═════ LISTED ENTRIES ═════

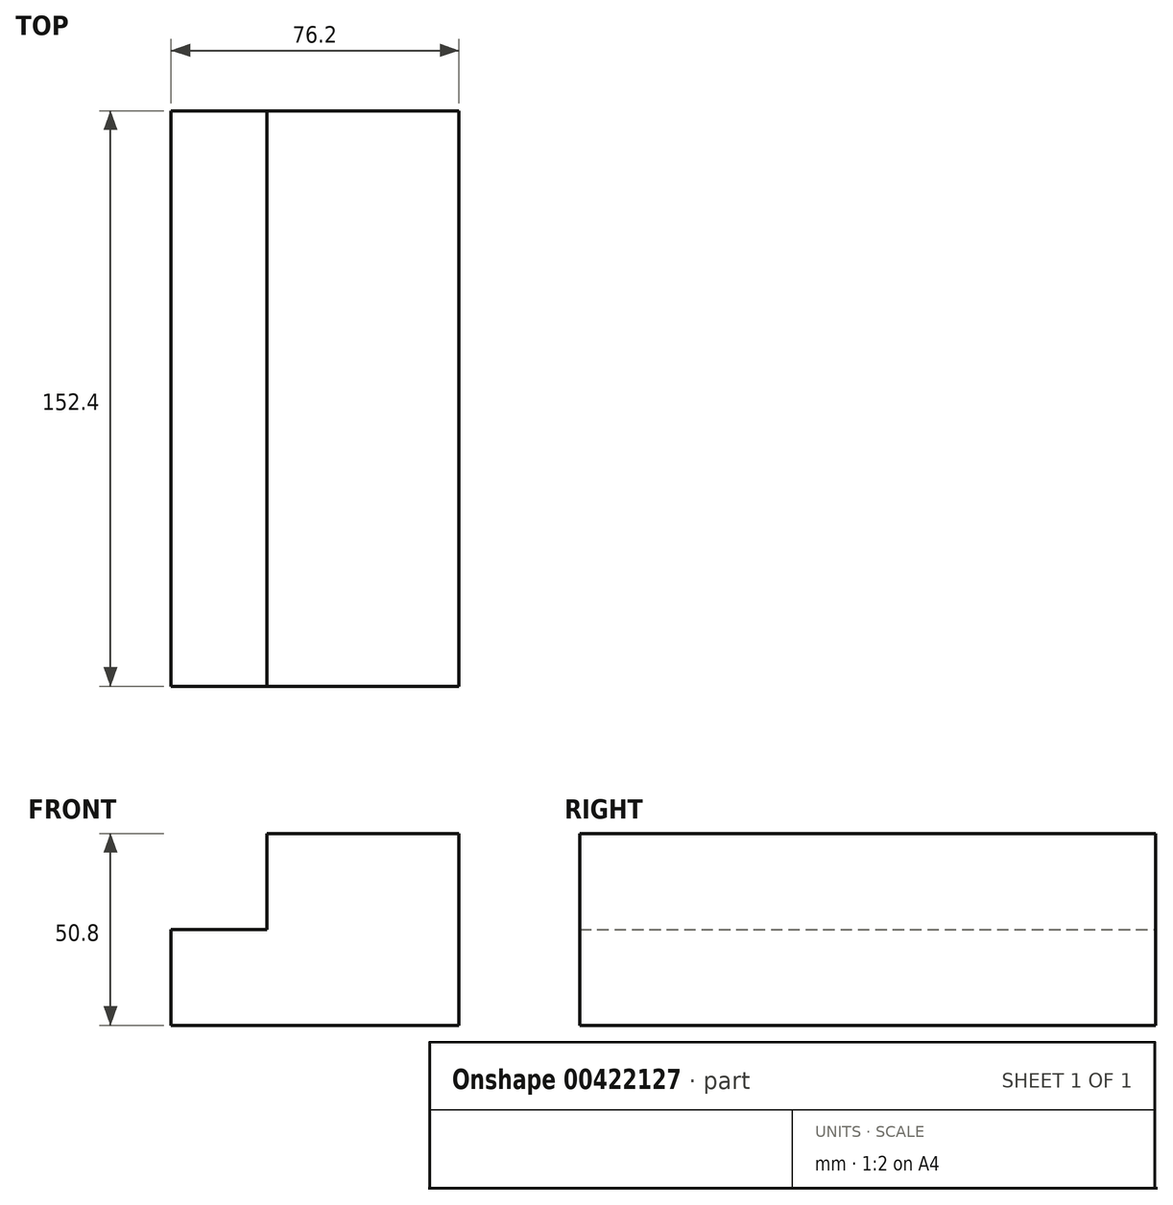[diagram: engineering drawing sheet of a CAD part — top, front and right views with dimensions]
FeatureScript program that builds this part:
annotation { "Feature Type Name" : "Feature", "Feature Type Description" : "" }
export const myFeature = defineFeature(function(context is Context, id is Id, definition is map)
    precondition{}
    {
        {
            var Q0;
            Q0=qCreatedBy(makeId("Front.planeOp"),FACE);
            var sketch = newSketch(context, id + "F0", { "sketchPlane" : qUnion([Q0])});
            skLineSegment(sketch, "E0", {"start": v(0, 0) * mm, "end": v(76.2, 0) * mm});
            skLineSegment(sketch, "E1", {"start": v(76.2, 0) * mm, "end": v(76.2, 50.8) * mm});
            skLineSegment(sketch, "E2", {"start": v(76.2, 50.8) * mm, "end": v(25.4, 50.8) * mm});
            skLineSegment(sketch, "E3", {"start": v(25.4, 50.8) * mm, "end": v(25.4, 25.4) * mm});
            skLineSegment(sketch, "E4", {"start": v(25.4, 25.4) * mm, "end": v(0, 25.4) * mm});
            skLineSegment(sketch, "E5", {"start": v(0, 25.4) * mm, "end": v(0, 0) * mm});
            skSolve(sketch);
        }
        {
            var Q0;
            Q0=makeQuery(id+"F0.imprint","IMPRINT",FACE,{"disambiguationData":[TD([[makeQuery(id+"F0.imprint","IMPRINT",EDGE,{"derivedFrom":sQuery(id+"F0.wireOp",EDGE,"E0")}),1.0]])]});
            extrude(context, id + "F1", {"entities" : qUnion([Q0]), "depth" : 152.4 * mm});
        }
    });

═════
═════ LISTED ENTRIES ═════

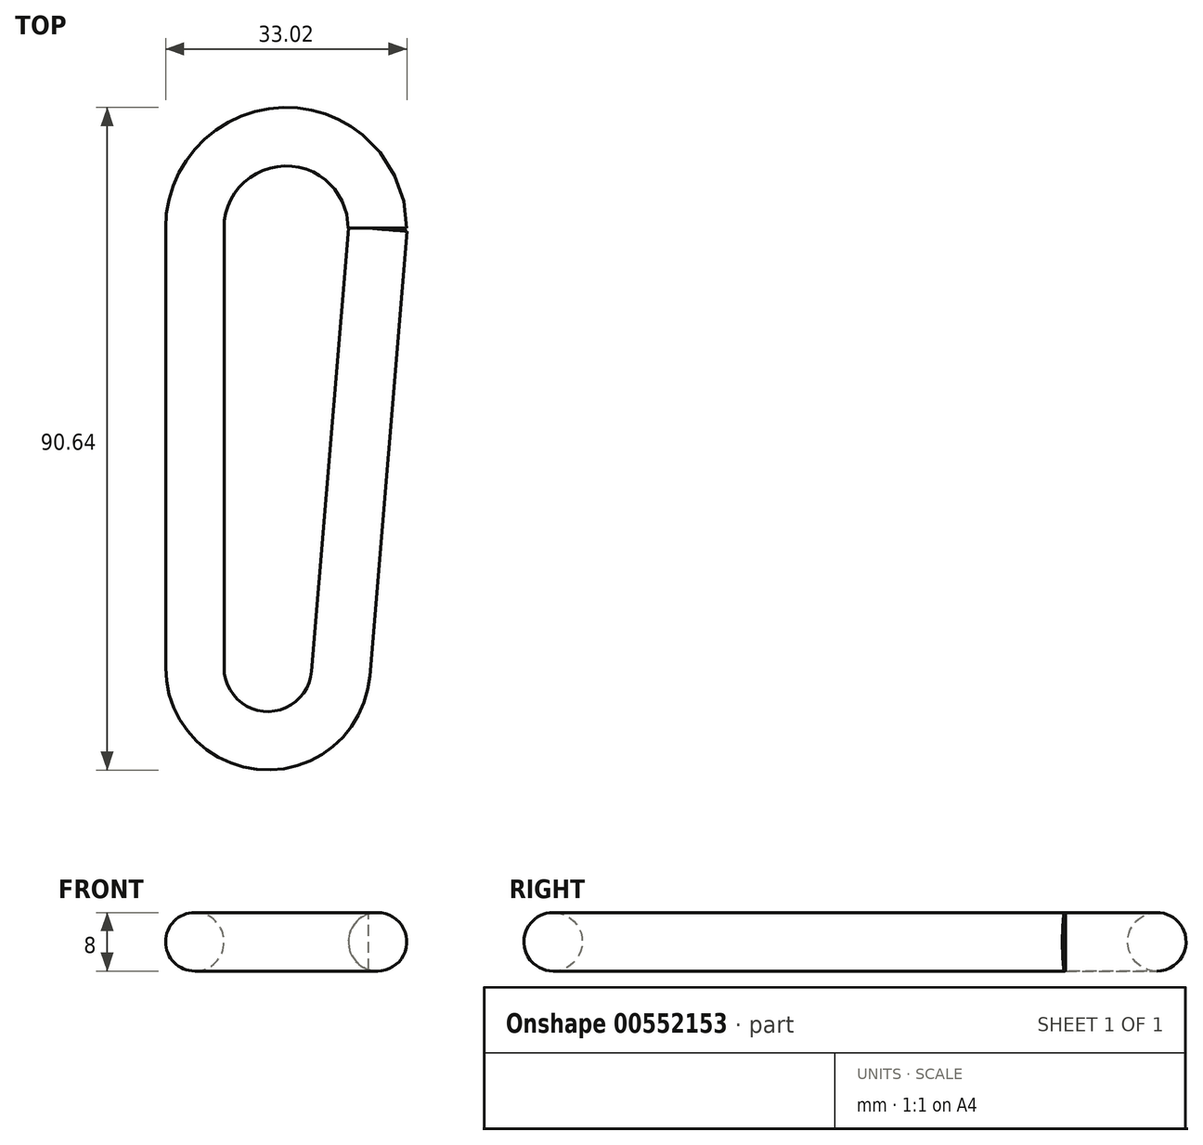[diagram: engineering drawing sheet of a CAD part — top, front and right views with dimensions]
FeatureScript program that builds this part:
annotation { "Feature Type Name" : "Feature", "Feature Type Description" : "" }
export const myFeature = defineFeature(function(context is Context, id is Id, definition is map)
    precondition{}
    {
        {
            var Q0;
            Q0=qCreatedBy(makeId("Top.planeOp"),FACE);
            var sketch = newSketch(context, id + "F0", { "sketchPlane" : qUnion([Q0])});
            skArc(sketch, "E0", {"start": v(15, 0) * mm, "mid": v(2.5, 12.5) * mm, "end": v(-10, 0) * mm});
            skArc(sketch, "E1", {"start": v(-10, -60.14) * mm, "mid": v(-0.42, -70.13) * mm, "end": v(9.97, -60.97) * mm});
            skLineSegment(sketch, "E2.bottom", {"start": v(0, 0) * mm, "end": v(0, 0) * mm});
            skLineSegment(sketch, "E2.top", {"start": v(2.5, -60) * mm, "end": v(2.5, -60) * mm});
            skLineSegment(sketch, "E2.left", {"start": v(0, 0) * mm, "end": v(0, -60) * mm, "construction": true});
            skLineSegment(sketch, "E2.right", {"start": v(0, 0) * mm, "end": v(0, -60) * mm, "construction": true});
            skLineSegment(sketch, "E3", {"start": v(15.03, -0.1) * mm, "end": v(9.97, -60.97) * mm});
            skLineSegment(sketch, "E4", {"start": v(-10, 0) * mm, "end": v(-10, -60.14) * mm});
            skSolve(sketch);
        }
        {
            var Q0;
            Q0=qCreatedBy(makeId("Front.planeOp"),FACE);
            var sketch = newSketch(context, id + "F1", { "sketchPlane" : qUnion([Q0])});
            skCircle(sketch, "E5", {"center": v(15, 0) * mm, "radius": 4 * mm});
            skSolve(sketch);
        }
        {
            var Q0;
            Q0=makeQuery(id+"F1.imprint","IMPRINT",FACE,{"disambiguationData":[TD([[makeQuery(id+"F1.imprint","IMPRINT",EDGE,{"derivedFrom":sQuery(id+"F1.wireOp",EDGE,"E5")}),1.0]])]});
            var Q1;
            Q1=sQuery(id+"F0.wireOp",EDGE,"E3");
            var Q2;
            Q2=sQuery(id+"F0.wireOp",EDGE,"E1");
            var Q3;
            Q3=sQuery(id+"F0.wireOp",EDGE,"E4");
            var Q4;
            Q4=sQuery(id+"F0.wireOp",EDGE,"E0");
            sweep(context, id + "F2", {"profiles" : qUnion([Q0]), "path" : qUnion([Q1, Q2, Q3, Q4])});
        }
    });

═════

* **AIM**
How many rows above contain the string "true"? Reply with the number only.

* **RESULT OF THIS EXERCISE**
2